=== TEKS HALAMAN ===
------------------------------------------------------------

LOGIKA TAUHID
LOGIKA
TAUHID
Alkisah, nabi
Adam tinggal di surga bersama istrinya, Hawa. Namun, karena tergoda bisikan
setan, maka Nabi Adam beserta istrinya “terusir” dari surga dan menjalani
kehidupan di dunia. tugas manusia di dunia adalah menyadari kedudukannya sebagai
khalifah Allah, memimpin umat sesuai syariat Allah, dan mengelola sumberdaya
alam untuk kesejahteraan semua.
Dalam kedudukannya yang sedemikian terhormat, manusia
harus “melihat ke atas” hanya kepada Allah. Menyembah hanya kepada Allah, taat
dan patuh kepada syariat Allah yang tertulis- Al-Kitab. Kemudian kepada
sesamanya harus melihat dalam garis mendatar yang setara, tidak boleh sombong
atau rendah diri, tidak boleh
menindas
atau bersedia ditindas. Tidak boleh mempertuhankan diri sendiri atau orang
lain. Dan kepada alam semesta, manusia harus melihat ke bawah. Manusia tidak
seharusnya menatafsirkan
gejala alam secara magis-mitologis yang pada akhirnya mengantarkan manusia
dalam lembah kemusyrikan.
Inilah logika syirik sebagai dosa terbesar dalam ajaran
Islam. Dosa yang tak terampuni. Syirik adalah tindakan manusia mengingkari
ketinggian harkat dan martabatnya sebagai khalifah Allah di bumi. Oleh karena
itu, kemusyrikan dengan sendirinya adalah kekafiran yang nyata. Orang kafir
dihantui oleh rasa takut, takut terhadap dirinya sendiri, terhadap lelembut,
dedemit, roh jahat, dan lain-lain yang tidak berdasar. Mereka takut terhadap
kutukan roh leluhur. Mereka selalu resah dan gelisah karena tidak bertakwa
kepada Allah.
Orang-orang kafir dengan kepercayaan yang sesat melakukan
tindakan yang melanggar asas kemanusiaan. Misalnya, orang Musyrik Quraisy yang
mengorbankan (membunuh) anak perempuan sebagai tumbal untuk Tuhan! Praktik
ibadah yang tidak logis! Mereka serahkan anak perempuan untuk Tuhan dan anak
laki-laki untuk dirinya! Kaum kafir dikalangan Ahl kitab memanipulasi ajaran
Allah yang diturunkan kepada Nabi Musa dan Nabi ‘Isa. Mereka merusak tauhid
dengan mengarang cerita soal anak Tuhan dan trinitas. Mereka mengharamkan apa
yang dihalalkan oleh Allah, seperti dalam paham salibat dan vegetarianisme. Dalam hal ini Allah pun
bertanya kepada orang-orang kafir, apakah
kamu mempunyai bukti yang nyata? (QS.

------------------------------------------------------------

=== BAHAN YANG DISEDIAKAN ===

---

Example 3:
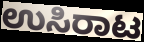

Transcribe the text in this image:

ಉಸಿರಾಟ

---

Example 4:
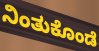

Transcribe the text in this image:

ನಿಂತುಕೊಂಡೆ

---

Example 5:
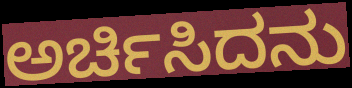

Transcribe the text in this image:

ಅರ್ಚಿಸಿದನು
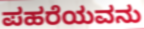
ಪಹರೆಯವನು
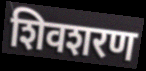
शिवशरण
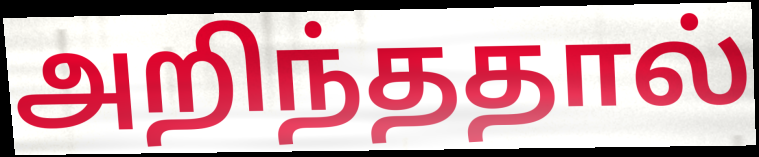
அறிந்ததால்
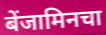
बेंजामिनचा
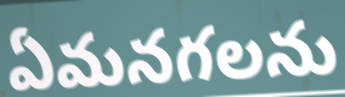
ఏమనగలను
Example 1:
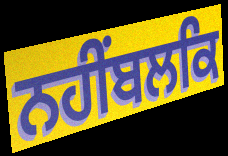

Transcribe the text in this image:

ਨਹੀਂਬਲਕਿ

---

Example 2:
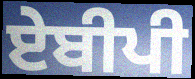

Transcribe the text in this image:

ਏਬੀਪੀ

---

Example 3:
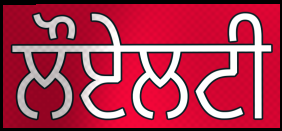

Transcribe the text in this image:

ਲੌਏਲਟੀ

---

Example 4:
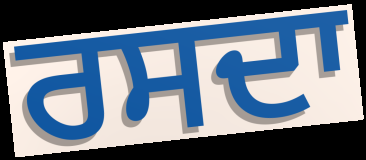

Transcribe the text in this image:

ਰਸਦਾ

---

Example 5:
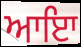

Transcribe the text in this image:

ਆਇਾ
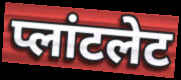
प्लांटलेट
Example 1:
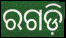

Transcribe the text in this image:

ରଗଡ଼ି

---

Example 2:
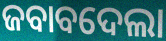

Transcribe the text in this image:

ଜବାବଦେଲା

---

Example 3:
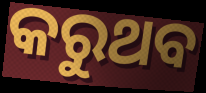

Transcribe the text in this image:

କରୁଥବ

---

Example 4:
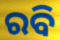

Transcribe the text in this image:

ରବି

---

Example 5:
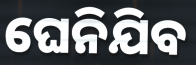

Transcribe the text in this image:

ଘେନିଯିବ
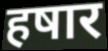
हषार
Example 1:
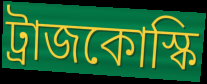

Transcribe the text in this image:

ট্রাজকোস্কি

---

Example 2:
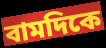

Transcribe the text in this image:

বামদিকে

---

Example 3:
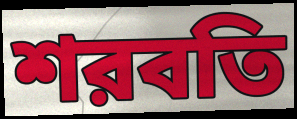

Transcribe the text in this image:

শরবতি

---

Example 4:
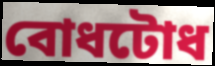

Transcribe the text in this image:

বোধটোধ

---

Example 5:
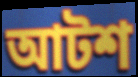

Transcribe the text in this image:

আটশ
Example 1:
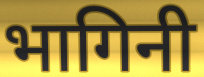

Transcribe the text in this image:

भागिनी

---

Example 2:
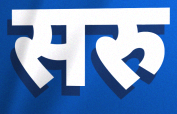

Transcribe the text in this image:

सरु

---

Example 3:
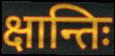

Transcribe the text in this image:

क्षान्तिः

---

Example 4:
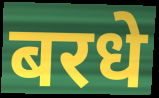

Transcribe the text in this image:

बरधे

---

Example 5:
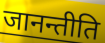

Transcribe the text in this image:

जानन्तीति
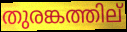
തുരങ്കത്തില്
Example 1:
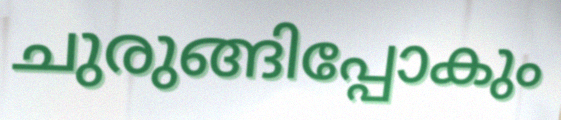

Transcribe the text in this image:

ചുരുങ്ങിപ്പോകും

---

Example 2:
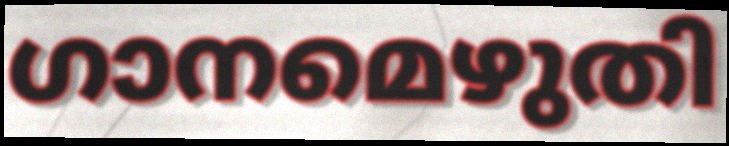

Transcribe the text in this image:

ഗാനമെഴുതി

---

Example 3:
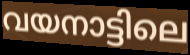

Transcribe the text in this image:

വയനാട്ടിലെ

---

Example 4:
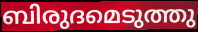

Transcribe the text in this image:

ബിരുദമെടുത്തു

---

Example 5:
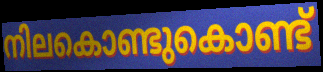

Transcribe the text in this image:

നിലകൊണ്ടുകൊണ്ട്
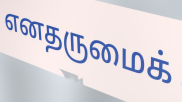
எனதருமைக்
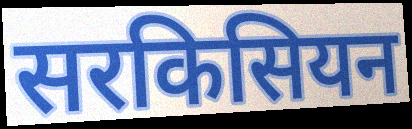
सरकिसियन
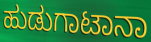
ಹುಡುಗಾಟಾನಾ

------------------------------------------------------------

=== TUGAS YANG DIMINTA ===
Salin persis bagian teks tentang logika tauhid, yakni rentang dari "Orang-orang kafir dengan" sampai dengan "yang nyata? (QS.".

=== HASIL TUGAS INI ===
Orang-orang kafir dengan kepercayaan yang sesat melakukan
tindakan yang melanggar asas kemanusiaan. Misalnya, orang Musyrik Quraisy yang
mengorbankan (membunuh) anak perempuan sebagai tumbal untuk Tuhan! Praktik
ibadah yang tidak logis! Mereka serahkan anak perempuan untuk Tuhan dan anak
laki-laki untuk dirinya! Kaum kafir dikalangan Ahl kitab memanipulasi ajaran
Allah yang diturunkan kepada Nabi Musa dan Nabi ‘Isa. Mereka merusak tauhid
dengan mengarang cerita soal anak Tuhan dan trinitas. Mereka mengharamkan apa
yang dihalalkan oleh Allah, seperti dalam paham salibat dan vegetarianisme. Dalam hal ini Allah pun
bertanya kepada orang-orang kafir, apakah
kamu mempunyai bukti yang nyata? (QS.